Matron: “We were thinking about Def Leppard but thought it might upset the surgeon.”
Male student nurse: “Well, here’s the needle I’m about to put in your hand.”
Me: “It’s not very big, is it?”
Male student nurse: “No, it’s just a wee little one.”
Me: “All the men say that to me.”
[Shocked silence. Then laughter.]
Anaesthetist: “We’ve got a right one here.”
Male student nurse: [After slapping my hand to find a vein for a minute or so] “Um, I’ve got a problem…”
Me: “Are you trying in vein?”
Anaesthetist: “Please let’s put her under soon.”
Male student nurse: [After injecting me and cocking it up, so the anaesthetist had to pull out the needle and put one in my other hand] “Sorry about that.”
Me: “That’s alright. You’re already torturing me with Neil Diamond, so the needle means nothing.”
Anaesthetist: “Okay, I’m giving you the anaesthetic now.”
Me: “I’m not doing that ‘counting backwards from ten’ rubbish, you know.”
Anaesthetist: “Alright. What do you want to say instead?”
Me: “See you later, guys! Wheeeeeeee…” [Snores]
You know, thinking about it, I’m amazed they didn’t give me an overdose.
Long story short: I woke up 35 minutes later absolutely fine; ten minutes after that I was sitting upright in bed back in the Day Ward, reading a book, asking for coffee, complaining they only had digestive biscuits and not chocolate digestive biscuits and demanding the nurses move the cabinet on the right hand side of my bed round to the left because I’m left-handed and I was being prejudiced against.

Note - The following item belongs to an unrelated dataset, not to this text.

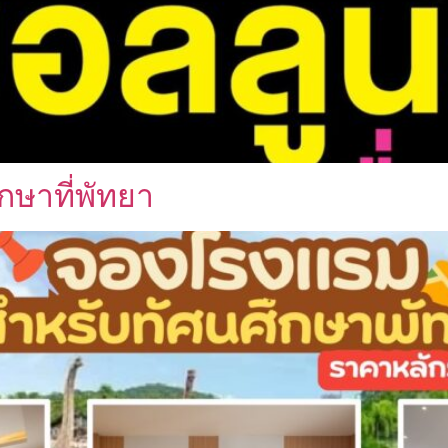
ษาที่พัทยา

Just after that, the birthday nurse gave me a biggest slice of chocolate cake I’ve ever seen and told me to shut up. I was quite happy.

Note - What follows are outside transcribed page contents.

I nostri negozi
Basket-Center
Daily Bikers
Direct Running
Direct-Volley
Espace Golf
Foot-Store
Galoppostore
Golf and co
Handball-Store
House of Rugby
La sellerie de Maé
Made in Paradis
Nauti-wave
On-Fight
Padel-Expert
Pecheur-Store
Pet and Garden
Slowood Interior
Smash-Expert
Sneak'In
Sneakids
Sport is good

Funny thing is, every single person in the Day Ward was poorly after their anaesthetics. The woman next to me was sick and all the others either slept for an hour after their procedures or were completely out of it. One guy even spent ten minutes waving his arms around like he was fighting off a swarm of bats. I didn’t feel woozy at all, certainly didn’t feel sick (even after an obscene amount of chocolate cake) and was up and out of bed so soon the nurses all gave me funny looks. I think I’ve found my superpower after 35 years: I am immune to the after-effects of general anaesthetics. That’ll come in handy in everyday life – couldn’t I have had super sex-appeal or something?
Twenty-four hours later, the injection in my back doesn’t hurt at all, but I still have sciatica. The doctor told me it could take a few weeks for my nerve to realise it’s not been aggravated any more, and until then I could have “ghost pain” while it carries on behaving the way it’s behaved for the last six months. Thus, I went for a walk earlier and every time it hurt – which it did a lot, dammit – I mentally told myself, “There is no pain. There is no pain.” After a while that became a Matrix-inspired “There is no spoon. There is no spoon.” That’s my new catchphrase now.
Back to work tomorrow. If you see anyone on the Bakerloo Line looking pained and mumbling, “There is no cotton-picking, god-damned, sonofabitch, mother-humping spoon!“… You’ll know why.